Resenha publicada em 30.05.2015 no Estadão.
Toda Luz Que Não Podemos Ver, segundo e premiado romance do norte-americano Anthony Doerr (1973), é uma bela façanha. Além de prender a atenção do leitor por mais de 500 movimentadas páginas, o livro é uma narrativa situada na Segunda Guerra Mundial que mantém o frescor e não tropeça em clichês de qualquer espécie.
Cobrindo um longo espaço de tempo, de 1934 a 2014, mas com especial atenção aos anos da guerra (sobretudo 1944, em que se passam 7 das suas 14 partes), o romance tem como protagonistas dois jovens: a francesa Marie-Laure, uma garota cega, obrigada a fugir com o pai de Paris para Saint-Malo, uma cidade localizada na costa bretã, e Werner, um órfão alemão que desenvolve uma tremenda aptidão para lidar com rádios e acaba engolido pelo regime nazista.
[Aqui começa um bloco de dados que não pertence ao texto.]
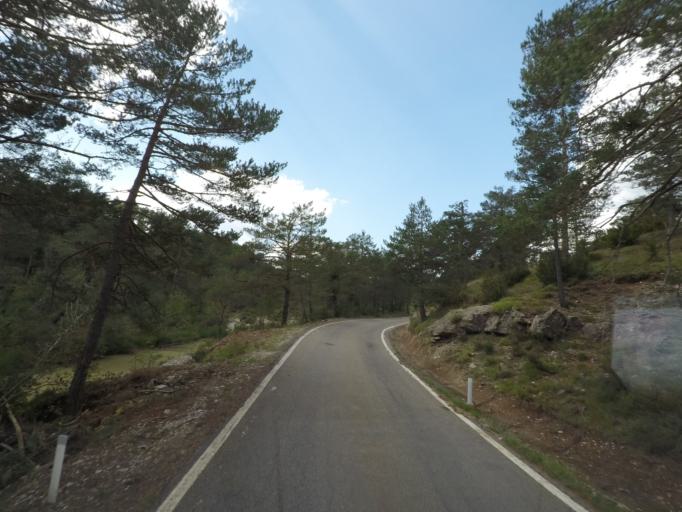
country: ES
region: Aragon
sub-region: Provincia de Huesca
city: Fiscal
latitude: 42.4059
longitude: -0.1745
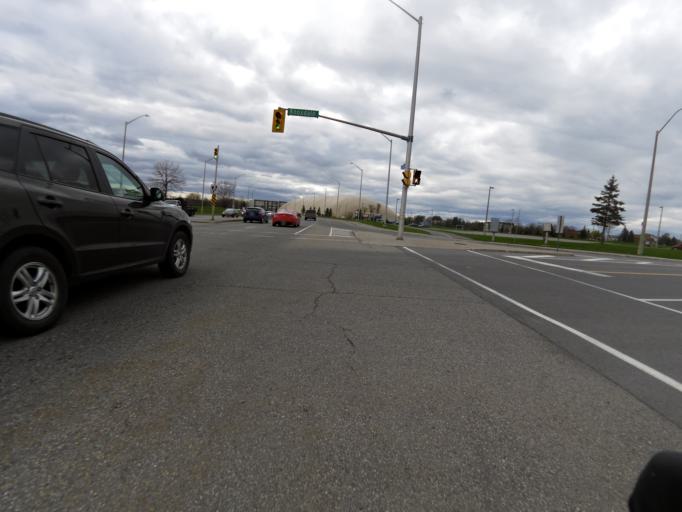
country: CA
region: Ontario
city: Bells Corners
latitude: 45.3229
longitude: -75.7720
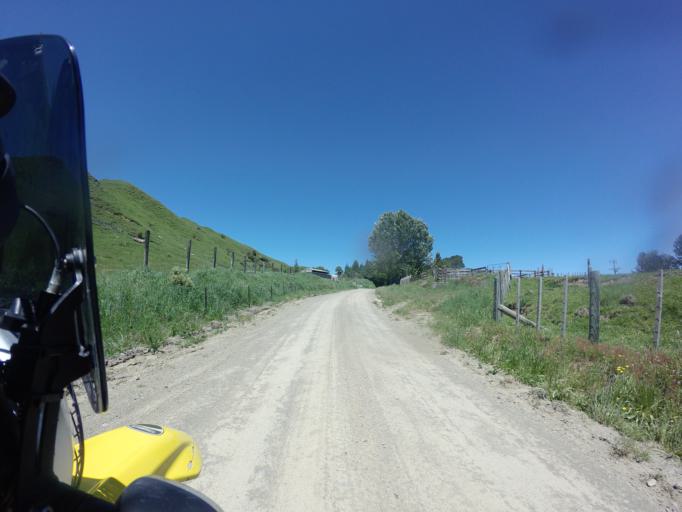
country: NZ
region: Bay of Plenty
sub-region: Opotiki District
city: Opotiki
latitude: -38.3970
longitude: 177.4591
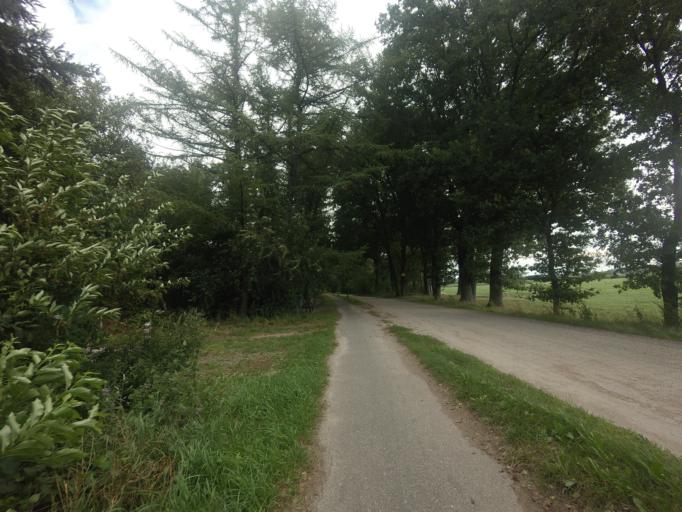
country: NL
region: Overijssel
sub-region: Gemeente Twenterand
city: Den Ham
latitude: 52.4866
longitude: 6.3798
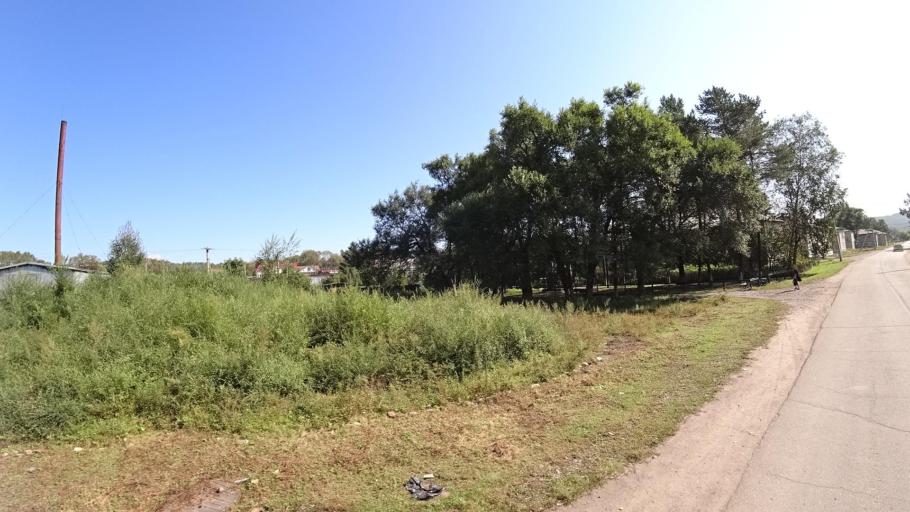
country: RU
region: Jewish Autonomous Oblast
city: Bira
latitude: 48.9983
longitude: 132.4618
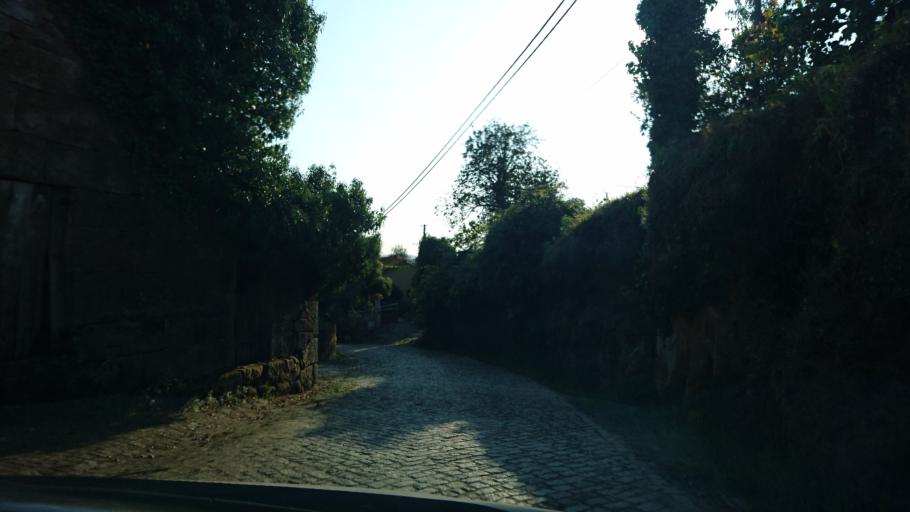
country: PT
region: Vila Real
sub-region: Mondim de Basto
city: Mondim de Basto
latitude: 41.4559
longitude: -7.9285
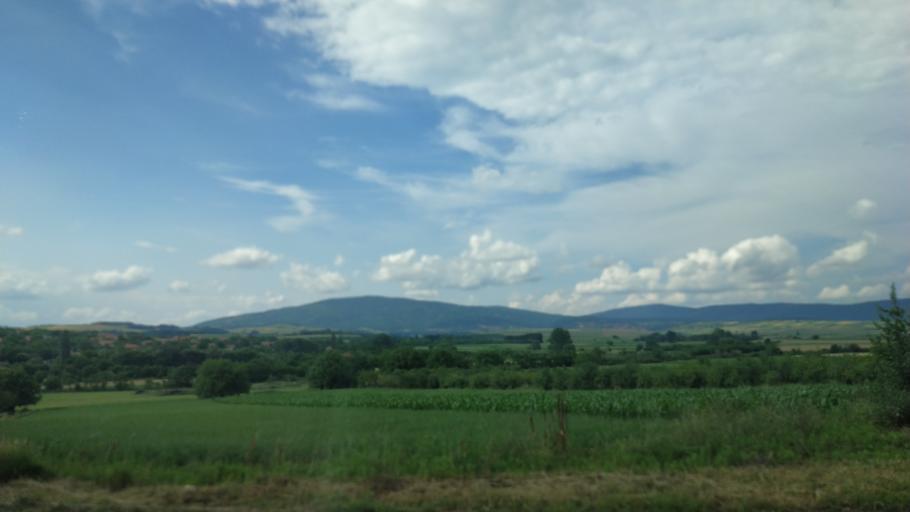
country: RS
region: Central Serbia
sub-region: Nisavski Okrug
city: Aleksinac
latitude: 43.6103
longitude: 21.6505
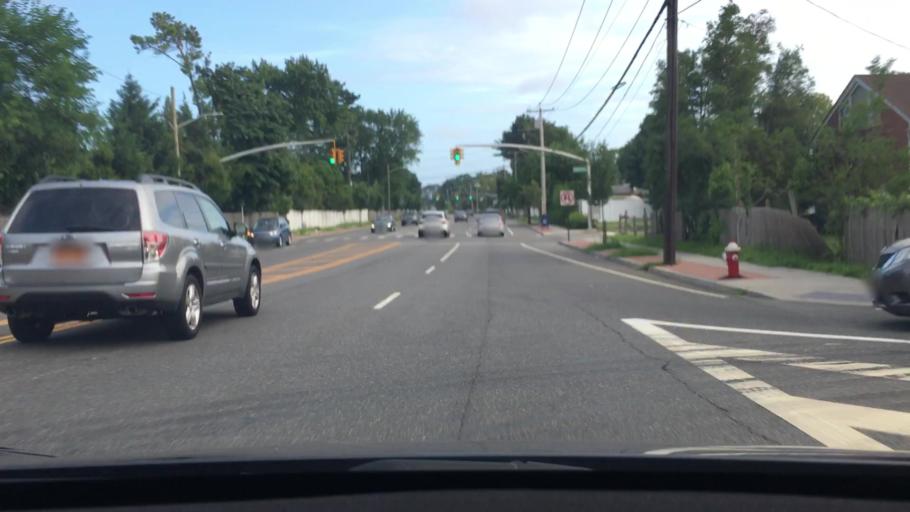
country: US
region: New York
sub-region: Nassau County
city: Hicksville
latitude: 40.7923
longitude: -73.5037
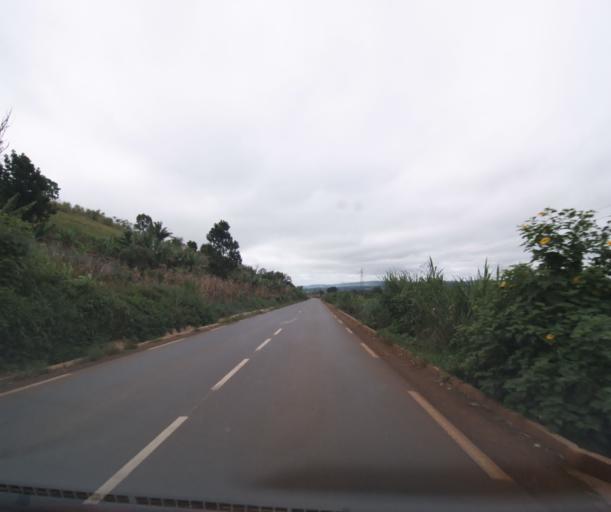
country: CM
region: West
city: Bansoa
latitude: 5.5490
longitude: 10.3277
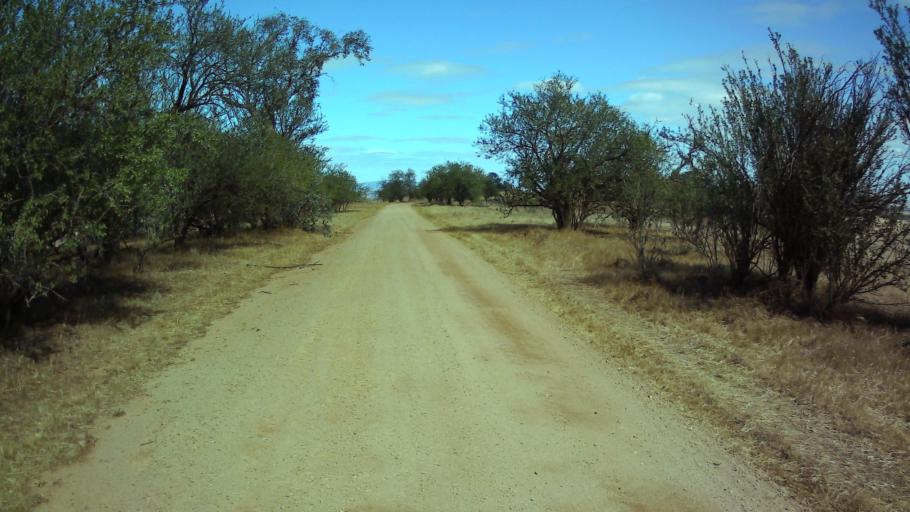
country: AU
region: New South Wales
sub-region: Young
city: Young
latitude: -34.1035
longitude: 148.3901
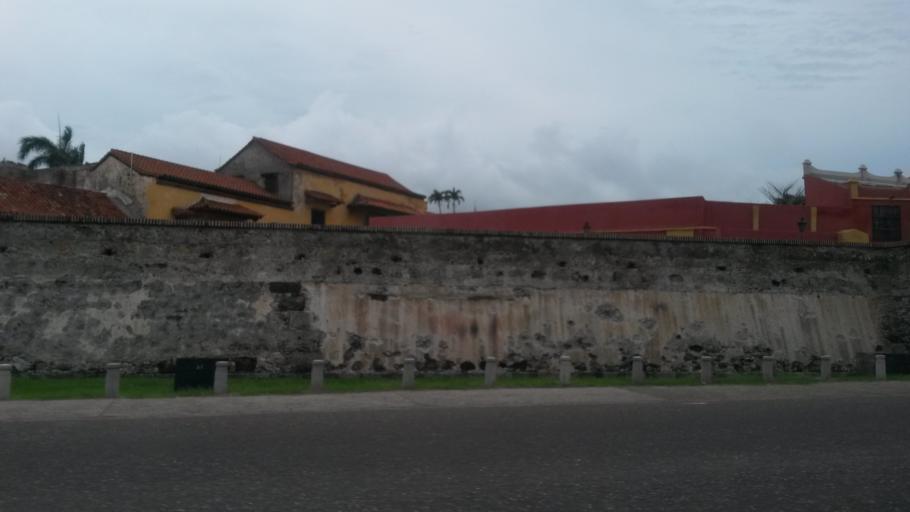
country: CO
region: Bolivar
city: Cartagena
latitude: 10.4267
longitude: -75.5520
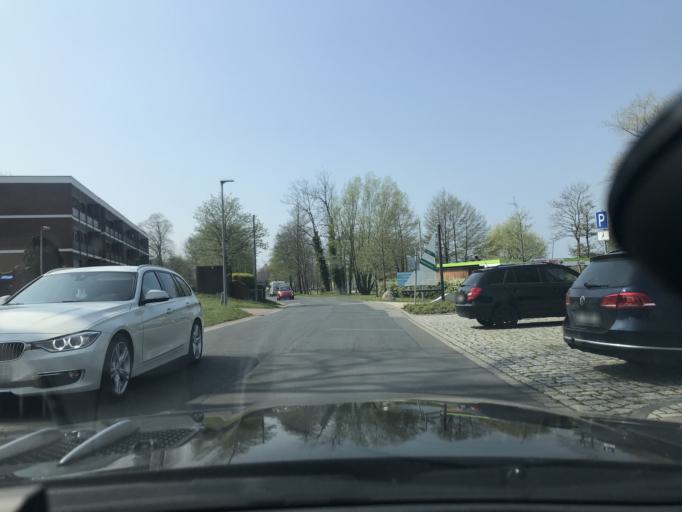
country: DE
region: Schleswig-Holstein
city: Heiligenhafen
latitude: 54.3743
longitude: 10.9718
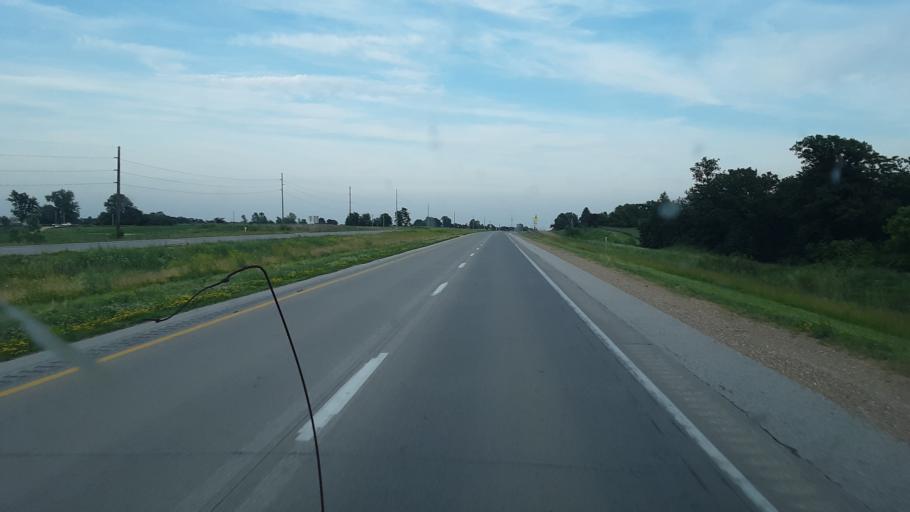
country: US
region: Iowa
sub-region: Tama County
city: Toledo
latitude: 41.9977
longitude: -92.6457
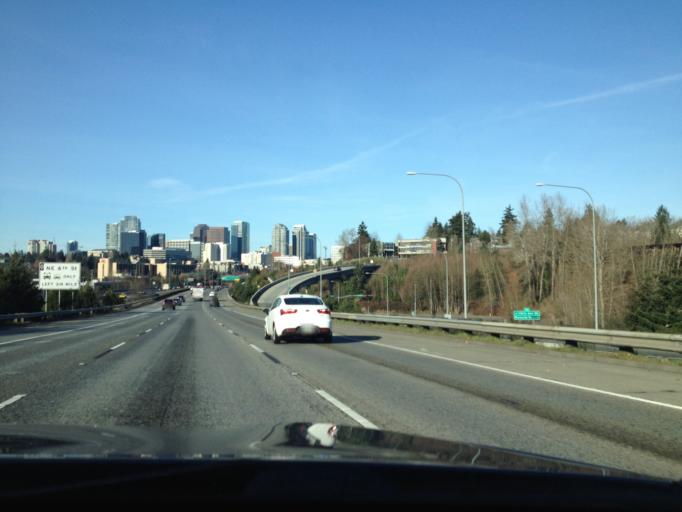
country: US
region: Washington
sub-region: King County
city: Bellevue
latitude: 47.6016
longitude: -122.1823
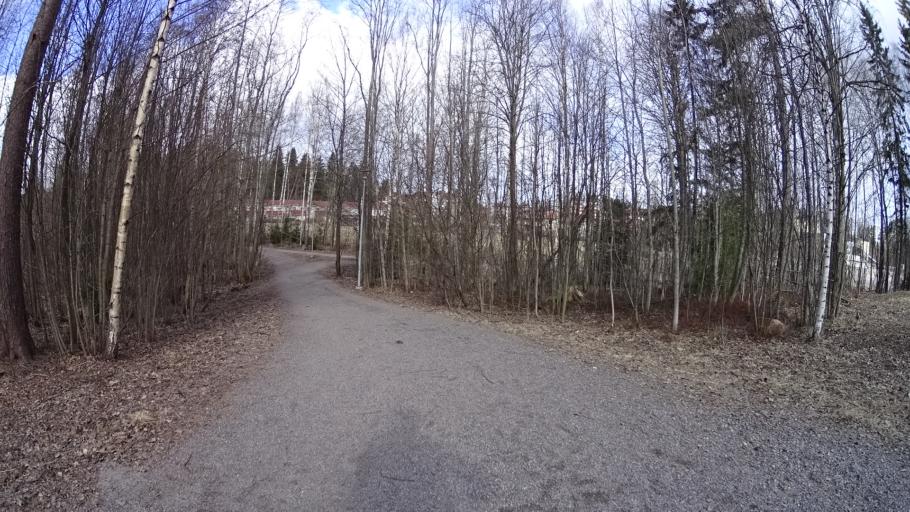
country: FI
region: Uusimaa
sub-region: Helsinki
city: Kilo
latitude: 60.2138
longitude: 24.7903
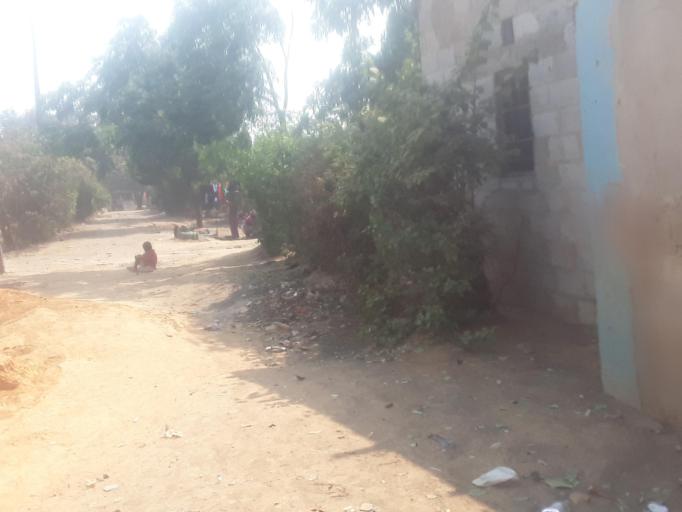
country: ZM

O encontro desses dois personagens é previsível (embora não as circunstâncias em que ele se dá, e tampouco o que ocorre em seguida). Na verdade, a própria estruturação da história como que o anuncia, na medida em que o foco narrativo se alterna entre eles, por meio de capítulos curtos, nos quais o autor cria uma respiração especial; é como se a forma restituísse algum sentido a um mundo que, então, parecia fadado à brutalidade e ao esfacelamento.
Doerr, por certo, não amacia nada (vide a forma como Frederick, colega de Werner na escola paramilitar nazista, é triturado pelos “iguais”, a estupidez colaboracionista que vitima o pai de Marie-Laure ou, ainda, o tratamento dispensado pelos russos às jovens alemãs, em momento excruciante do terço final do romance), mas alguns pequenos gestos perpetrados por vários dos personagens, aqui e ali, se não redimem ou obliteram a barbárie circundante, ao menos parecem devolver um mínimo de sanidade àquele mundo devastado.
Entre esses gestos, estão o cuidado com que o pai de Marie-Laure constrói maquetes e desenvolve métodos para que ela, cega desde os 6 anos, consiga se movimentar pelos lugares em que se encontram, Paris ou Saint-Malo, com liberdade e segurança, a atenção de Werner para com sua irmã, Jutta (que, embora mais nova, percebe o abismo que se aproxima muito antes dele), e mesmo a camaradagem entre alguns combatentes, jovens demais, largados nos estertores de uma guerra perdida.
Também é muito feliz, na primeira metade do livro, a contraposição que se estabelece entre Marie-Laure e Werner, e mais: enquanto a menina cega apreende a cidade e consegue a caminhar por ela sozinha, o menino alemão coloca um velho rádio para funcionar e, por meio dele, recebe a propaganda nazista, ponta de lança de um regime que terminará por cegar um país inteiro.
Há, ainda, a intriga envolvendo uma pedra preciosa, o Mar de Chamas, cujo valor exorbitante não a livra de uma fama terrível, pois seria amaldiçoada. Com a ocupação, o pai de Marie-Laure, chaveiro do Museu de História Natural, é incumbido de escondê-la; a fome dos invasores pelas riquezas alheias era notória.
Todos esses detalhes e personagens, e muitos outros, convergem para o clímax em uma Saint-Malo destroçada pelos bombardeios aliados, em meados de 1944. Em Toda Luz Que Não Podemos Ver, Doerr primeiro nos soterra na escuridão absoluta, no esgarçamento extremo, para só então nos devolver à luminosidade precária de um mundo que insiste em não desaparecer.